EXAMEN EN COMMISSION
M. Jean Bizet , président . - Merci pour cette réflexion, qui porte sur un sujet loin d'être anodin, d'autant que ces acteurs seront de plus en plus impliqués dans le financement de nos entreprises. La Commission européenne aura trois mois pour nous répondre.
M. Yves Pozzo di Borgo . - J'ai découvert ce phénomène il y a trois ans, lors d'un colloque organisé au Sénat par l'Institut Jean Lecanuet que je préside. Il s'agissait de réfléchir à la crise financière de 2008, en présence notamment du directeur de Tracfin. J'avais appris que la Bourse de New York était très influencée par ces sommes, et cela m'avait paru effarant, d'autant qu'elles ne proviennent pas toujours d'acteurs très respectables. Compte tenu de l'importance des masses financières en jeu, je ne suis pas sûr qu'un avis politique soit suffisant. Peut-être faudrait-il qu'un commissaire européen soit chargé de ce sujet. Il s'agit d'un monde qui échappe à notre contrôle.
M. Jean Bizet , président . - Nous attendrons avec impatience la réponse de la Commission.
M. Jean-Yves Leconte . - Le système financier parallèle ne concerne pas uniquement la gestion de l'argent sale, il peut aussi s'agir d'activités honnêtes...
M. Éric Bocquet . - Mais pas transparentes !
M. Jean-Yves Leconte . - Le renforcement de la régulation du système financier classique l'a-t-il rendu plus ou moins fiable ? Les activités financières parallèles des entreprises sont aussi considérables. Nous devons donc conserver des règles comptables communes pour les pays du G7, et harmoniser la fiscalité des différentes opérations. En Chine, des investisseurs disparaissent pendant des mois, puis reviennent avec des identités différentes. Inquiétant !
M. Éric Bocquet . - Merci pour ce rapport, qui apporte des informations utiles sur cette grande zone d'ombre. Cela ne va pas favoriser ma réconciliation avec la finance... Quel monde de fous ! Nous sommes capables de comprendre que ce système est l'une des causes de la crise de 2008, mais nous ne prenons pas de mesures. Pourtant, il dépend bien d'activités humaines ! Entre 21 000 et 30 000 milliards de dollars sont gérés offshore , et il s'agit bien souvent d'argent sale, issu des commerces les plus vils : armes, prostitution, drogue, corruption...
····················
VOTRE TRAVAIL » Relevez tous les commerces que M. Éric Bocquet cite, dans l'extrait de page, comme origine de l'argent sale géré offshore.

DONNÉES FOURNIES »
····················
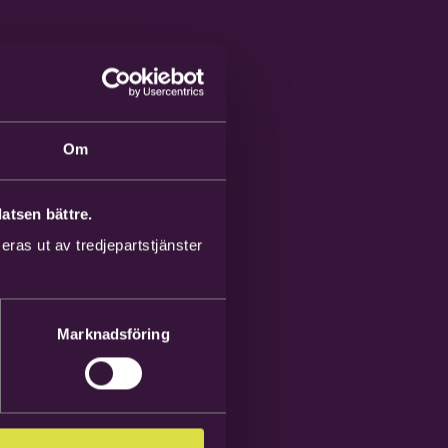
Om
atsen bättre.
ras ut av tredjepartstjänster
Marknadsföring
····················
RÉPONSE RÉDIGÉE »
- armes
- prostitution
- drogue
- corruption